Esta acelerada disminución de su capacidad letal, reducida a cero en el último año y medio, constituye un indudable triunfo policial cuyo mejor icono, culminación de sucesivos golpes a su dirección, comandos e infraestructura, es la reciente detención de su esquivo número 1, Mikel Antza, seguida poco después por la publicación de una carta de Artapalo y otros notorios jefecillos de la organización terrorista en la que reconocen sin ambages la derrota policial de ETA, su completa debacle.

Cuando todavía estaba sólo al borde del descalabro, ETA declaró una tregua para Cataluña a cambio de la magra "victoria" de una charla política con Carod Rovira, y la rápida condena de Batasuna a la matanza de Atocha reveló que la "al-qaedización" de ETA profetizada por algunos "expertos" del PP era sólo un delirio paranoico.
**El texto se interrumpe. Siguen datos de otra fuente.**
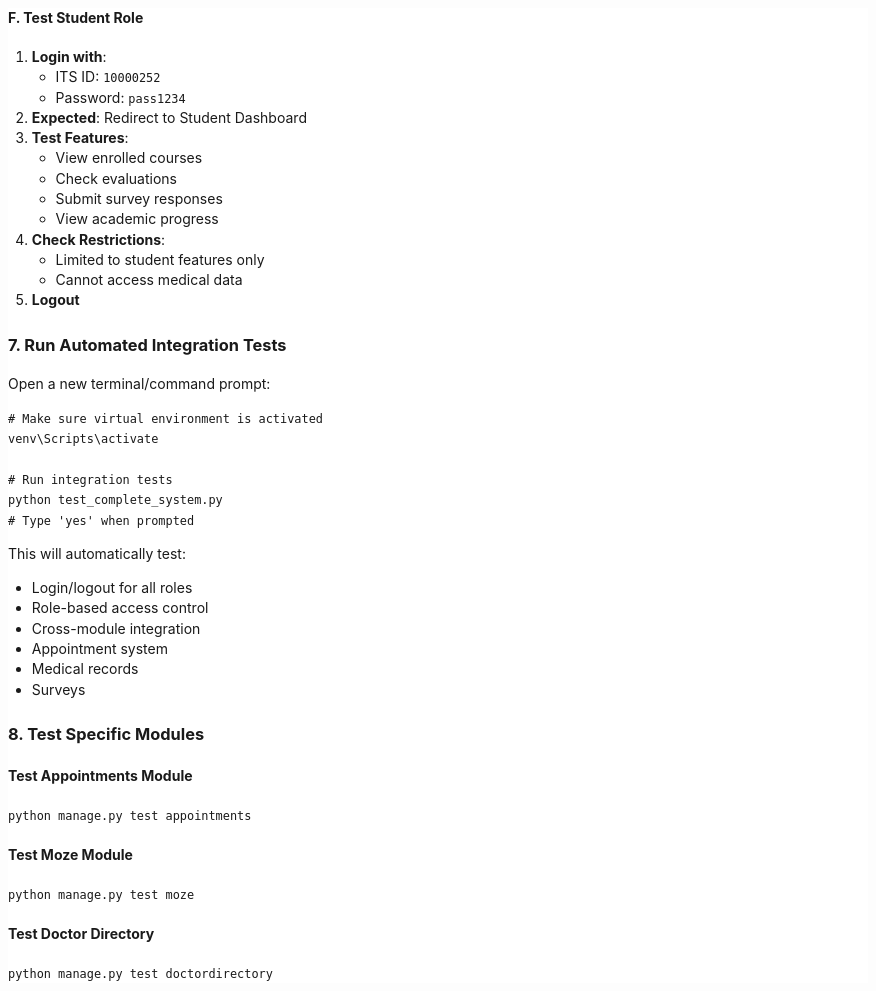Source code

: 
#### F. Test Student Role

1. **Login with**:
   - ITS ID: `10000252`
   - Password: `pass1234`
2. **Expected**: Redirect to Student Dashboard
3. **Test Features**:
   - View enrolled courses
   - Check evaluations
   - Submit survey responses
   - View academic progress
4. **Check Restrictions**:
   - Limited to student features only
   - Cannot access medical data
5. **Logout**

### 7. Run Automated Integration Tests

Open a new terminal/command prompt:

```cmd
# Make sure virtual environment is activated
venv\Scripts\activate

# Run integration tests
python test_complete_system.py
# Type 'yes' when prompted
```

This will automatically test:
- Login/logout for all roles
- Role-based access control
- Cross-module integration
- Appointment system
- Medical records
- Surveys

### 8. Test Specific Modules

#### Test Appointments Module
```cmd
python manage.py test appointments
```

#### Test Moze Module
```cmd
python manage.py test moze
```

#### Test Doctor Directory
```cmd
python manage.py test doctordirectory
```
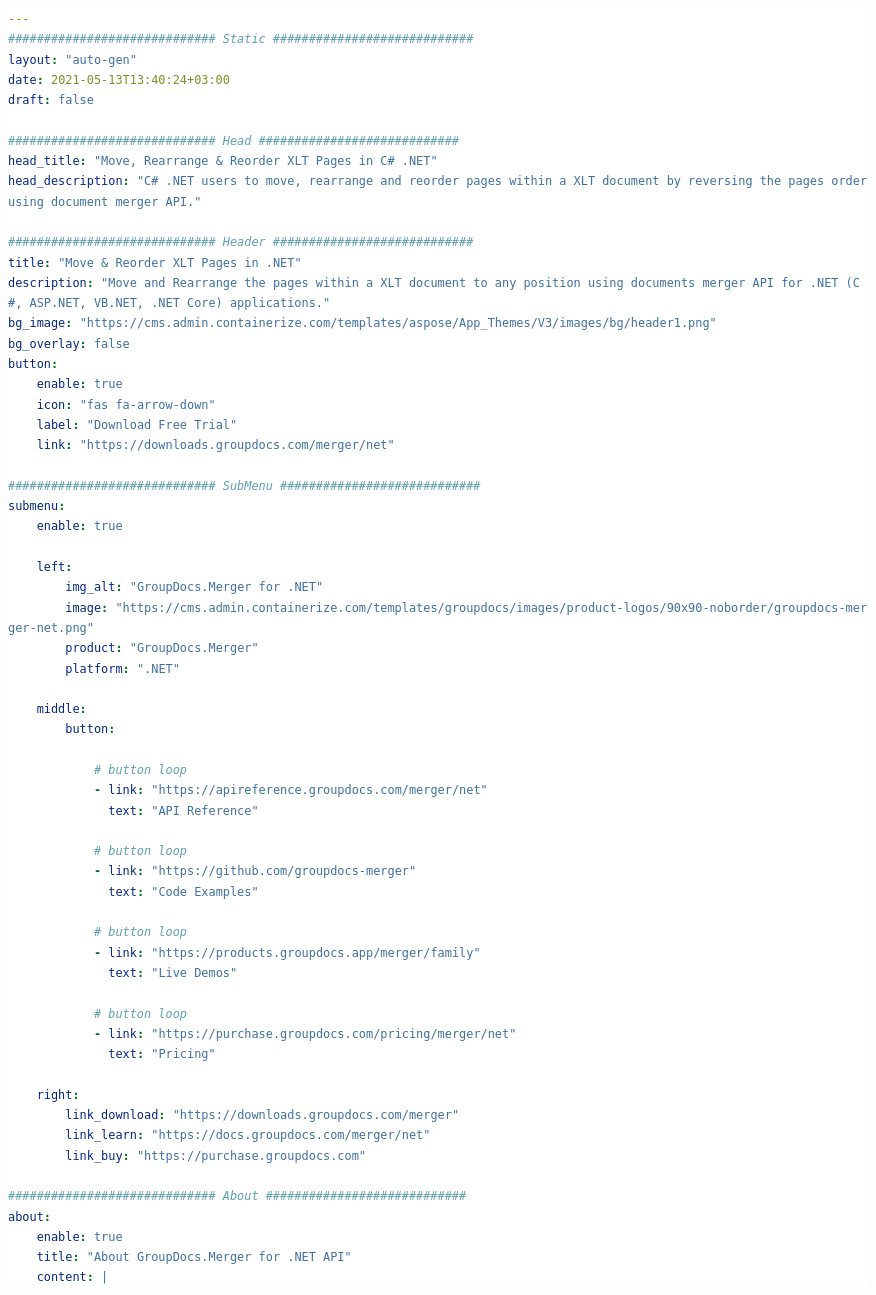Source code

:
 ```yaml
---
############################# Static ############################
layout: "auto-gen"
date: 2021-05-13T13:40:24+03:00
draft: false

############################# Head ############################
head_title: "Move, Rearrange & Reorder XLT Pages in C# .NET"
head_description: "C# .NET users to move, rearrange and reorder pages within a XLT document by reversing the pages order using document merger API."

############################# Header ############################
title: "Move & Reorder XLT Pages in .NET"
description: "Move and Rearrange the pages within a XLT document to any position using documents merger API for .NET (C#, ASP.NET, VB.NET, .NET Core) applications."
bg_image: "https://cms.admin.containerize.com/templates/aspose/App_Themes/V3/images/bg/header1.png"
bg_overlay: false
button:
    enable: true
    icon: "fas fa-arrow-down"
    label: "Download Free Trial"
    link: "https://downloads.groupdocs.com/merger/net"

############################# SubMenu ############################
submenu:
    enable: true

    left:
        img_alt: "GroupDocs.Merger for .NET"
        image: "https://cms.admin.containerize.com/templates/groupdocs/images/product-logos/90x90-noborder/groupdocs-merger-net.png"
        product: "GroupDocs.Merger"
        platform: ".NET"

    middle:
        button:

            # button loop
            - link: "https://apireference.groupdocs.com/merger/net"
              text: "API Reference"

            # button loop
            - link: "https://github.com/groupdocs-merger"
              text: "Code Examples"

            # button loop
            - link: "https://products.groupdocs.app/merger/family"
              text: "Live Demos"

            # button loop
            - link: "https://purchase.groupdocs.com/pricing/merger/net"
              text: "Pricing"

    right:
        link_download: "https://downloads.groupdocs.com/merger"
        link_learn: "https://docs.groupdocs.com/merger/net"
        link_buy: "https://purchase.groupdocs.com"

############################# About ############################
about:
    enable: true
    title: "About GroupDocs.Merger for .NET API"
    content: |
```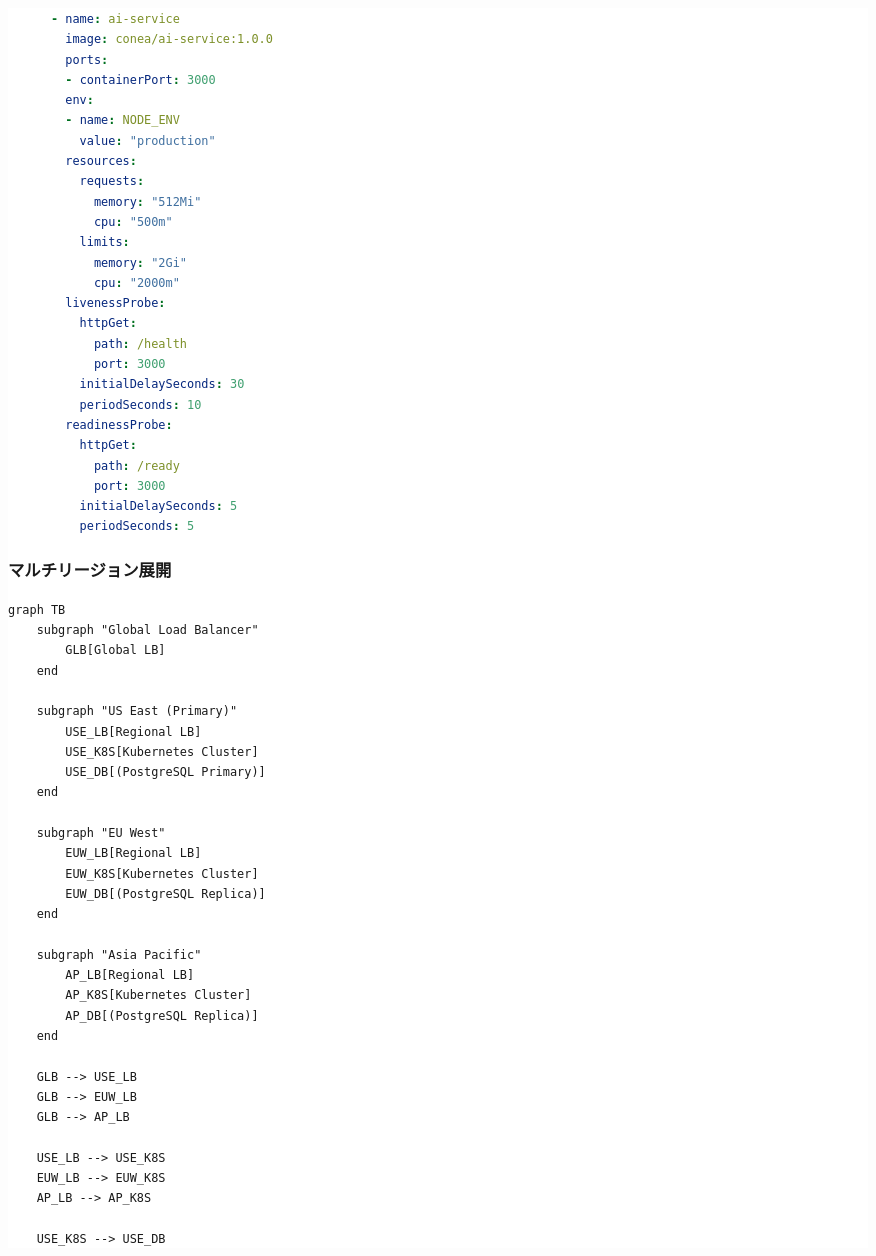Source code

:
 ```yaml
      - name: ai-service
        image: conea/ai-service:1.0.0
        ports:
        - containerPort: 3000
        env:
        - name: NODE_ENV
          value: "production"
        resources:
          requests:
            memory: "512Mi"
            cpu: "500m"
          limits:
            memory: "2Gi"
            cpu: "2000m"
        livenessProbe:
          httpGet:
            path: /health
            port: 3000
          initialDelaySeconds: 30
          periodSeconds: 10
        readinessProbe:
          httpGet:
            path: /ready
            port: 3000
          initialDelaySeconds: 5
          periodSeconds: 5
```

### マルチリージョン展開

```mermaid
graph TB
    subgraph "Global Load Balancer"
        GLB[Global LB]
    end
    
    subgraph "US East (Primary)"
        USE_LB[Regional LB]
        USE_K8S[Kubernetes Cluster]
        USE_DB[(PostgreSQL Primary)]
    end
    
    subgraph "EU West"
        EUW_LB[Regional LB]
        EUW_K8S[Kubernetes Cluster]
        EUW_DB[(PostgreSQL Replica)]
    end
    
    subgraph "Asia Pacific"
        AP_LB[Regional LB]
        AP_K8S[Kubernetes Cluster]
        AP_DB[(PostgreSQL Replica)]
    end
    
    GLB --> USE_LB
    GLB --> EUW_LB
    GLB --> AP_LB
    
    USE_LB --> USE_K8S
    EUW_LB --> EUW_K8S
    AP_LB --> AP_K8S
    
    USE_K8S --> USE_DB
```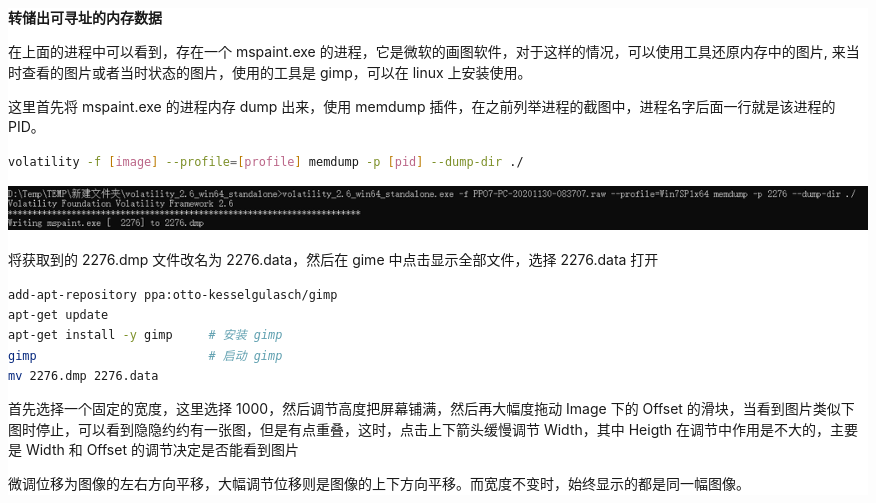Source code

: **转储出可寻址的内存数据**

在上面的进程中可以看到，存在一个 mspaint.exe 的进程，它是微软的画图软件，对于这样的情况，可以使用工具还原内存中的图片, 来当时查看的图片或者当时状态的图片，使用的工具是 gimp，可以在 linux 上安装使用。

这里首先将 mspaint.exe 的进程内存 dump 出来，使用 memdump 插件，在之前列举进程的截图中，进程名字后面一行就是该进程的 PID。

```bash
volatility -f [image] --profile=[profile] memdump -p [pid] --dump-dir ./
```

![](../../../assets/img/Security/安全工具/Volatility/9.png)

将获取到的 2276.dmp 文件改名为 2276.data，然后在 gime 中点击显示全部文件，选择 2276.data 打开
```bash
add-apt-repository ppa:otto-kesselgulasch/gimp
apt-get update
apt-get install -y gimp     # 安装 gimp
gimp                        # 启动 gimp
mv 2276.dmp 2276.data
```

首先选择一个固定的宽度，这里选择 1000，然后调节高度把屏幕铺满，然后再大幅度拖动 Image 下的 Offset 的滑块，当看到图片类似下图时停止，可以看到隐隐约约有一张图，但是有点重叠，这时，点击上下箭头缓慢调节 Width，其中 Heigth 在调节中作用是不大的，主要是 Width 和 Offset 的调节决定是否能看到图片

微调位移为图像的左右方向平移，大幅调节位移则是图像的上下方向平移。而宽度不变时，始终显示的都是同一幅图像。
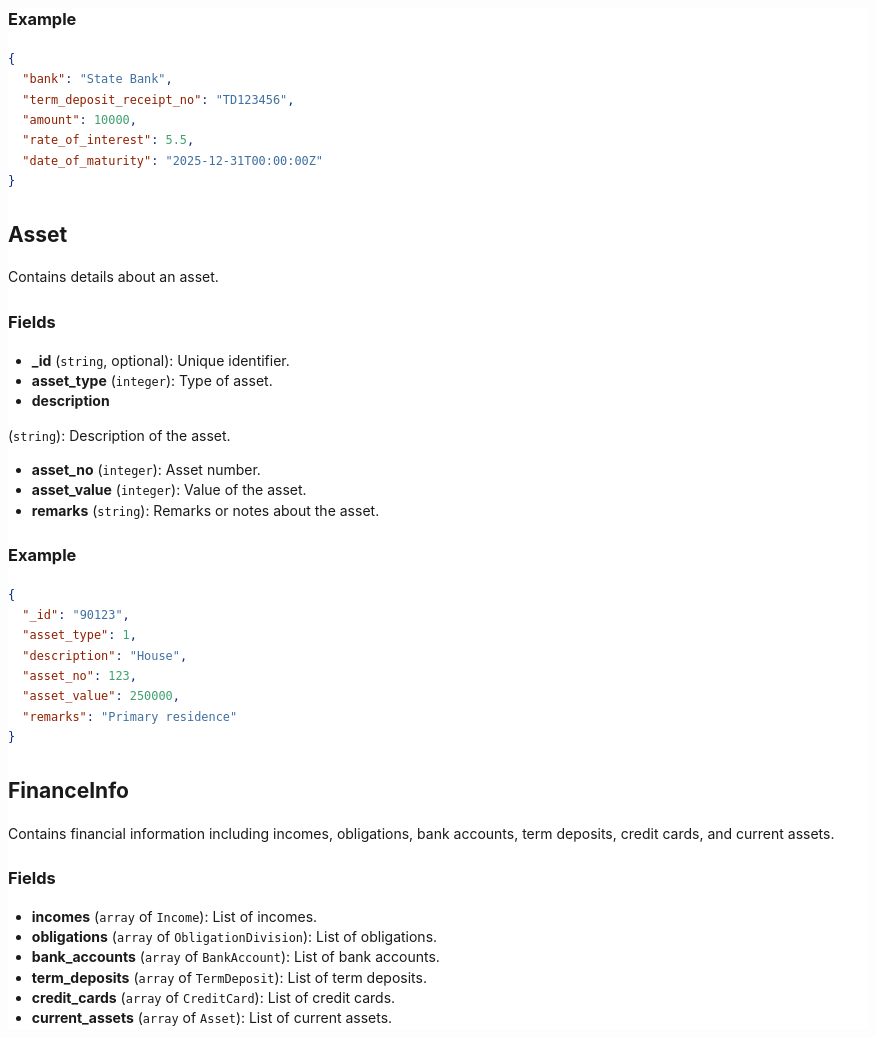 ### Example

```json
{
  "bank": "State Bank",
  "term_deposit_receipt_no": "TD123456",
  "amount": 10000,
  "rate_of_interest": 5.5,
  "date_of_maturity": "2025-12-31T00:00:00Z"
}
```

## Asset

Contains details about an asset.

### Fields

- **_id** (`string`, optional): Unique identifier.
- **asset_type** (`integer`): Type of asset.
- **description**

 (`string`): Description of the asset.
- **asset_no** (`integer`): Asset number.
- **asset_value** (`integer`): Value of the asset.
- **remarks** (`string`): Remarks or notes about the asset.

### Example

```json
{
  "_id": "90123",
  "asset_type": 1,
  "description": "House",
  "asset_no": 123,
  "asset_value": 250000,
  "remarks": "Primary residence"
}
```

## FinanceInfo

Contains financial information including incomes, obligations, bank accounts, term deposits, credit cards, and current assets.

### Fields

- **incomes** (`array` of `Income`): List of incomes.
- **obligations** (`array` of `ObligationDivision`): List of obligations.
- **bank_accounts** (`array` of `BankAccount`): List of bank accounts.
- **term_deposits** (`array` of `TermDeposit`): List of term deposits.
- **credit_cards** (`array` of `CreditCard`): List of credit cards.
- **current_assets** (`array` of `Asset`): List of current assets.
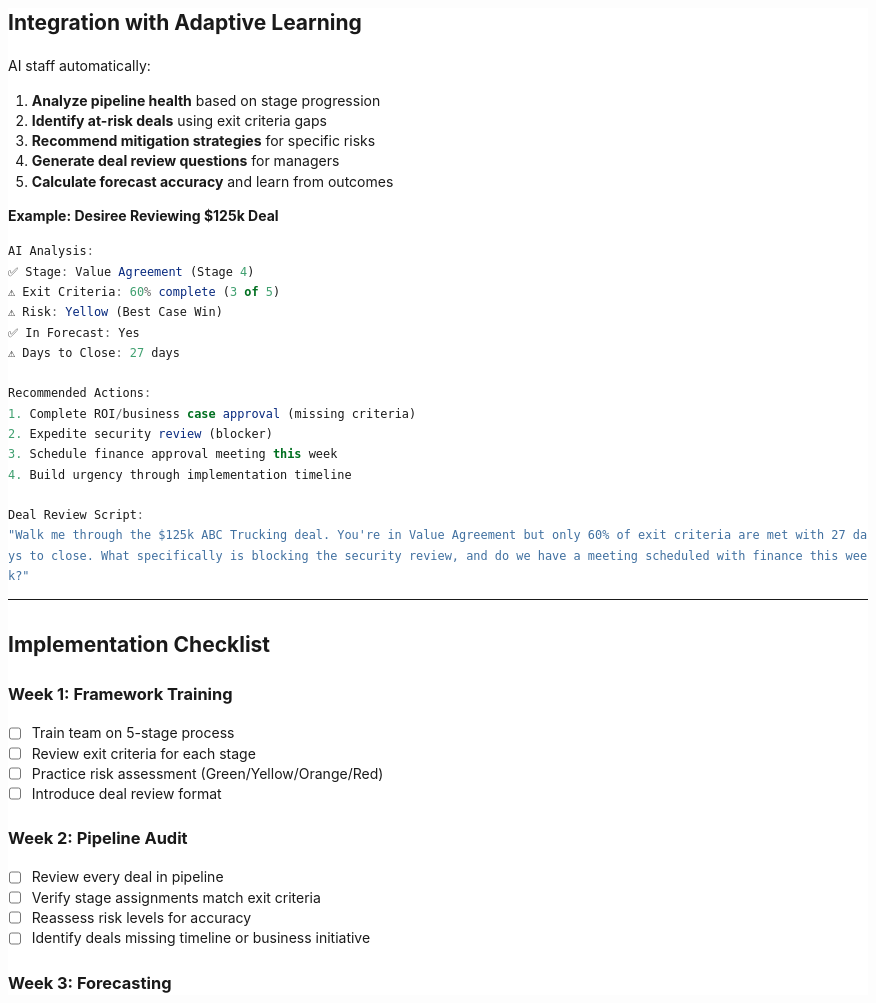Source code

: 
## Integration with Adaptive Learning

AI staff automatically:

1. **Analyze pipeline health** based on stage progression
2. **Identify at-risk deals** using exit criteria gaps
3. **Recommend mitigation strategies** for specific risks
4. **Generate deal review questions** for managers
5. **Calculate forecast accuracy** and learn from outcomes

**Example: Desiree Reviewing $125k Deal**

```typescript
AI Analysis:
✅ Stage: Value Agreement (Stage 4)
⚠️ Exit Criteria: 60% complete (3 of 5)
⚠️ Risk: Yellow (Best Case Win)
✅ In Forecast: Yes
⚠️ Days to Close: 27 days

Recommended Actions:
1. Complete ROI/business case approval (missing criteria)
2. Expedite security review (blocker)
3. Schedule finance approval meeting this week
4. Build urgency through implementation timeline

Deal Review Script:
"Walk me through the $125k ABC Trucking deal. You're in Value Agreement but only 60% of exit criteria are met with 27 days to close. What specifically is blocking the security review, and do we have a meeting scheduled with finance this week?"
```

---

## Implementation Checklist

### Week 1: Framework Training

- [ ] Train team on 5-stage process
- [ ] Review exit criteria for each stage
- [ ] Practice risk assessment (Green/Yellow/Orange/Red)
- [ ] Introduce deal review format

### Week 2: Pipeline Audit

- [ ] Review every deal in pipeline
- [ ] Verify stage assignments match exit criteria
- [ ] Reassess risk levels for accuracy
- [ ] Identify deals missing timeline or business initiative

### Week 3: Forecasting
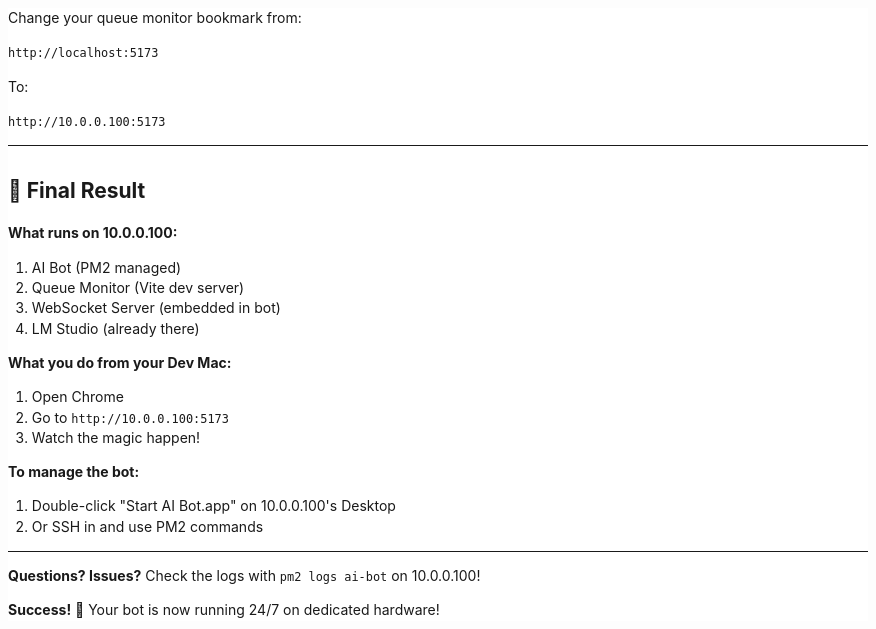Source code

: Change your queue monitor bookmark from:
```
http://localhost:5173
```

To:
```
http://10.0.0.100:5173
```

---

## 🎯 Final Result

**What runs on 10.0.0.100:**
1. AI Bot (PM2 managed)
2. Queue Monitor (Vite dev server)
3. WebSocket Server (embedded in bot)
4. LM Studio (already there)

**What you do from your Dev Mac:**
1. Open Chrome
2. Go to `http://10.0.0.100:5173`
3. Watch the magic happen!

**To manage the bot:**
1. Double-click "Start AI Bot.app" on 10.0.0.100's Desktop
2. Or SSH in and use PM2 commands

---

**Questions? Issues?** Check the logs with `pm2 logs ai-bot` on 10.0.0.100!

**Success!** 🎉 Your bot is now running 24/7 on dedicated hardware!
Policialmente derrotada, militarmente impotente y al borde de su completa desarticulación, ETA no parece estar ya en condiciones de chantajear al PNV-EA, como hizo en Lizarra, con la decisión de parar o de reanudar unas acciones terroristas que es incapaz de cometer. Por eso ha hecho, como últimamente acostumbra, de necesidad virtud, y ha disfrazado como pírrica victoria su última y monumental renuncia: si Josu Ternera es hoy el jefe de ETA, su apoyo actual a la tramitación del plan Ibarretxe "en condiciones de ausencia de violencia" implica la más categórica desautorización de la ruptura de la tregua (¿dónde han quedado las "esperpénticas" exigencias que motivaron esa ruptura?) y trata malamente de esconder bajo ese implícito retorno a "la tregua de Lizarra" lo que no es sino la bendita y desnuda impotencia de ETA.

Y si ETA carece hoy de la capacidad de chantajear al PNV y EA que aún tenía en Lizarra, ¿no irá siendo hora de reconocer que el plan Ibarretxe, el soberanismo, el autodeterminismo, e incluso el independentismo no son hoy concesión alguna al terrorismo sino, simplemente, el programa político libremente elegido por la mayoría de los nacionalistas vascos demócratas, cuyo principal partido, el PNV, ha hecho siempre oscilar pragmática y oportunistamente "el péndulo patriótico" hacia el polo, autonomista o soberanista, más conveniente en cada coyuntura política?

Si así se reconoce, el llamado "problema vasco", indisociable hasta ayer mismo del trágico problema moral del terrorismo, se convertirá en un vulgar problema político más, cuyo grado de gravedad dependerá para cada cual de su particular grado de intoxicación patriótica por uno u otro nacionalismo, vasco o español, pero para cuyo tratamiento sintomático -que no improbable cura- sólo se reconocerá como pertinente y legítima una terapia: el voto. Que no cunda el pánico. ETA nunca ha estado peor y, por ende, nunca los demás hemos tenido más optimistas expectativas.

Juan Aranzadi es escritor y profesor de Antropología de la UNED.